Era junio pero llovía. La tarde que fui a Las Ventas me tomé un vino, me regalaron un décimo de lotería y estreché las manos rematadas de anillos de los ancianos taciturnos y estoicos de la plaza que contemplaban con respeto el tendío -me recordaban tanto a mi abuelo-. No era aficionada, nunca lo había sido. Asistí por entender el mundo y sus rituales atávicos. Asistí por probarme a mí misma, por explorarme en la contradicción. Me acompañó el periodista Chapu Apaolaza, portavoz de la Fundación Toro de Lidia, un hombre sensible, generoso y cultísimo al que cosí a preguntas chinchorreras de niña disidente.
Hablamos de provocación, memoria y censura; hablamos de rebeldías poéticas, de folclores oscuros y del baile hacia la muerte. Discutí, me empapé de ciertos conceptos y de su cruenta belleza, pero nunca pude, nunca, volver a mirar la frente del toro al remate de la faena. No podía soportar la puntilla dura contra su cabeza, al matador jaleando, la plaza en pie, y el animal boqueante rendido en la tierra, con lo que yo había admirado, cigarro en mano y en fúnebre silencio, su antigua y negra bravura.
Ese cuchillo corto, lo observo, no se quedó en la plaza. Hay un nervio patrio que se alimenta de la ruina ajena: ahí los españolitos celebrando la caída de los otros, pasándose sus cráneos muertos con aires de verbena. Lo volví a vivir esta semana, cuando Lecturas publicó las fotos de la ruptura de Alfred y Amaia. Esa expectación, esa extraña alegría por el dolor ajeno. Pensé en el reportero que acechaba el momento, frotándose las manos y sintiendo cómo su billetera crecía cada vez que el músico lloraba, cada vez que suplicaba, cada vez que masticaba su decepción, como hemos hecho tantos alguna vez, como hemos hecho todos. Me dio asco ese deleite carroñero.
Pensé también en el fracaso del primer amor del fotógrafo de marras: ¿le habría reconfortado que medio país le viera moquear de pena? Pensé en todos esos imbéciles que hacían bromas en Twitter sobre las imágenes: habría que verlos a ellos cuando cargaban el órgano latente tiritando. Habrá que verlos la próxima vez que les pase. Seguro que ya no ríen tanto.
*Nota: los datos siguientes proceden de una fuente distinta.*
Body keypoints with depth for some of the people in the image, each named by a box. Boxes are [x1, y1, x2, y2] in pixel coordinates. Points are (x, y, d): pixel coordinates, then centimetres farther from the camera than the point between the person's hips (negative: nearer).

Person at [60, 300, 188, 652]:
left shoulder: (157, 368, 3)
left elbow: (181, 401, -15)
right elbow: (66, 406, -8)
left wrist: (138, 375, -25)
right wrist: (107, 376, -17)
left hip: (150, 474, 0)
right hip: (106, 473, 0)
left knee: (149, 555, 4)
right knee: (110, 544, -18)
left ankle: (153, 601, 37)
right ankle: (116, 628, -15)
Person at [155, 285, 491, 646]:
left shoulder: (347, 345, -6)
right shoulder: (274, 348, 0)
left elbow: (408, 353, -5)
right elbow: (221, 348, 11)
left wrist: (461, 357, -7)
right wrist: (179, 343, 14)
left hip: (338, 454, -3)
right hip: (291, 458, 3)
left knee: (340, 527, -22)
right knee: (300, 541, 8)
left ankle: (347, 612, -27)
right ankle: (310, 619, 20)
Si esta sociedad es la cuna del cotilleo, de la envidia y del espionaje al vecino es porque somos una pandilla de parias frustrados que se siente satisfecha cuando entiende que el otro también padece. Lo decía el sensacional -sin ironías- Kiko Matamoros en entrevista a este periódico: nos pone cachondos la tragedia. “Antes de Sálvame fue Sófocles, Eurípides y Esquilo, y Shakespeare y García Lorca”.
Al pueblo le divierte saber que “a los hijos de los dioses les va mucho peor que a ellos”. Qué paz, qué oxígeno, qué buen dormir después de asumir que los exitosos, los públicos, los guapos y los ricos son, al menos, tan infelices como los mediocres, los anónimos, los feos y los precarios. No hay Moraleja ni Mercedes que valgan en ese juego del azar que es la perra vida. Si venden su intimidad, nos los comemos -porque no basta la historia, hay que saborear la carne fresca, hay que hundir al náufrago-. Y si no, pues también, aunque no estemos legitimados.
Qué contentos, gracias a esto, los desgraciados. Si miran bien, verán que van siempre con la puntilla en la mano, prestos a dejar al bovino humano boqueante, tendido en la plaza, mientras la concurrencia se limpia la baba. Oooooolé.